> _Reading passage_:
•••

Mom has always wanted to travel with a Flat Stanley. She says she wished she'd had one in Greece since it would have been more fun than the guy she went with. There's not a car in sight, so we walk across the road on a green light. Mom's thinks a car will come flying over the hill. I tell her not to worry -- we'll only have a Flat Grandma to add to our collection. She says they can share a seat. Grandma doesn't think we're funny.
It's been just four four hours since we dropped off the car. Hell of a morning, right?
We're on our way to San Antonio and the car is making a bizarre sound. I've accidentally discovered how to turn overdrive on and off. I laugh and point out all the new things Mom's learning about her car on the trip -- from hidden cup holders to reclining back seats. She says my humor is on overkill. I'm laughing so hard at her I keep missing when the lights change. She's getting irritated. I tell her it's not my fault -- the lights in this town change super fast. The lights in Washington DC take so long you could read through Pride and Prejudice at each stop.
I tell her to pull out the magic eight ball and read up on out next stop -- the Alamo. Apparently when I printed the pages, it got cut off on the right side. I tell her to improvise. This is what she reads:
"An event occured in San Antonio nearly 170 years ago that remembered today. The historic event, as most visitors to the already know, was the epic Siege and Battle of the Alamo. Neve those who look for the remains of the battlefield are often disappo mystified by what they find at 300 Alamo Plaza."
Really ... what the hell kind of co-pilot do I have here?

•••

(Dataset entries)
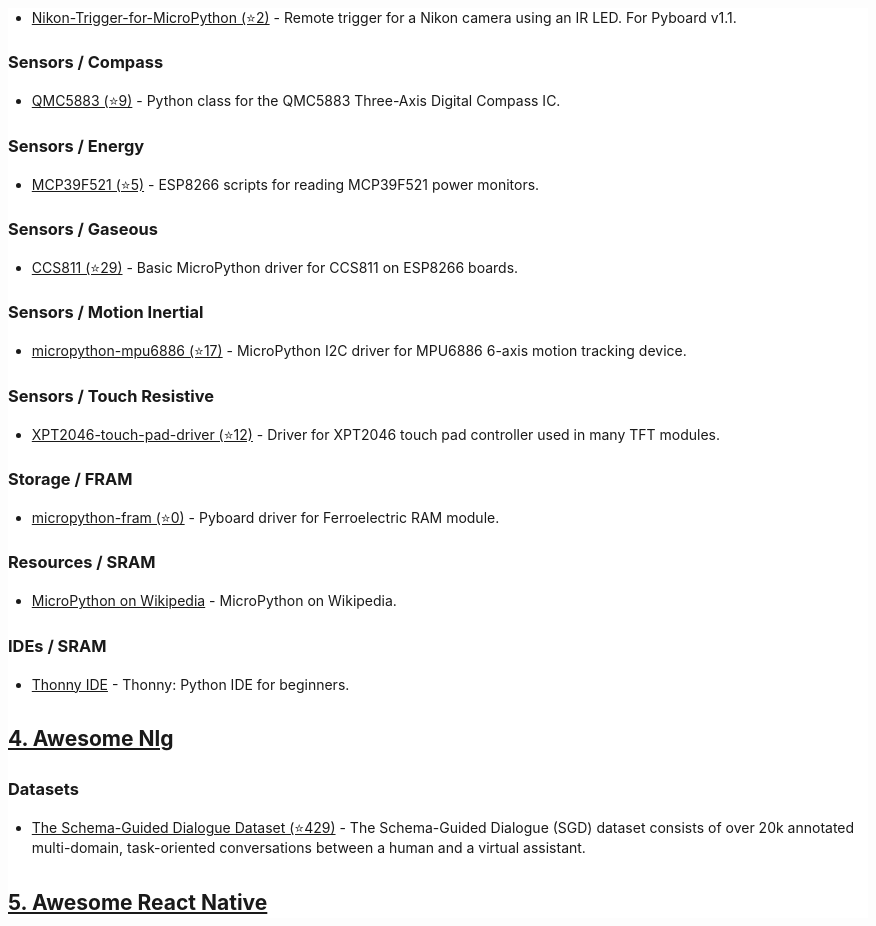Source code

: *   [Nikon-Trigger-for-MicroPython (⭐2)](https://github.com/Thekegman/Nikon-Trigger-for-MicroPython) - Remote trigger for a Nikon camera using an IR LED. For Pyboard v1.1.

### Sensors / Compass

*   [QMC5883 (⭐9)](https://github.com/robert-hh/QMC5883) - Python class for the QMC5883 Three-Axis Digital Compass IC.

### Sensors / Energy

*   [MCP39F521 (⭐5)](https://github.com/warpme/MCP39F521) - ESP8266 scripts for reading MCP39F521 power monitors.

### Sensors / Gaseous

*   [CCS811 (⭐29)](https://github.com/Notthemarsian/CCS811) - Basic MicroPython driver for CCS811 on ESP8266 boards.

### Sensors / Motion Inertial

*   [micropython-mpu6886 (⭐17)](https://github.com/tuupola/micropython-mpu6886) - MicroPython I2C driver for MPU6886 6-axis motion tracking device.

### Sensors / Touch Resistive

*   [XPT2046-touch-pad-driver (⭐12)](https://github.com/robert-hh/XPT2046-touch-pad-driver) - Driver for XPT2046 touch pad controller used in many TFT modules.

### Storage / FRAM

*   [micropython-fram (⭐0)](https://github.com/rolandvs/micropython-fram) - Pyboard driver for Ferroelectric RAM module.

### Resources / SRAM

*   [MicroPython on Wikipedia](https://en.wikipedia.org/wiki/MicroPython) - MicroPython on Wikipedia.

### IDEs / SRAM

*   [Thonny IDE](https://thonny.org/) - Thonny: Python IDE for beginners.

## [4. Awesome Nlg](/content/accelerated-text/awesome-nlg/README.md)

### Datasets

*   [The Schema-Guided Dialogue Dataset (⭐429)](https://github.com/google-research-datasets/dstc8-schema-guided-dialogue) - The Schema-Guided Dialogue (SGD) dataset consists of over 20k annotated multi-domain, task-oriented conversations between a human and a virtual assistant.

## [5. Awesome React Native](/content/jondot/awesome-react-native/README.md)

•••

> _Problem 1_:
In the road-trip story, what next stop does the narrator tell Mom to read up on?
> _Problem 2_:
Repeat the part of the road-trip story starting with "Mom has always" and going on through "think we're funny.".

> _Expected answer 1_:
The Alamo.

> _Expected answer 2_:
Mom has always wanted to travel with a Flat Stanley. She says she wished she'd had one in Greece since it would have been more fun than the guy she went with. There's not a car in sight, so we walk across the road on a green light. Mom's thinks a car will come flying over the hill. I tell her not to worry -- we'll only have a Flat Grandma to add to our collection. She says they can share a seat. Grandma doesn't think we're funny.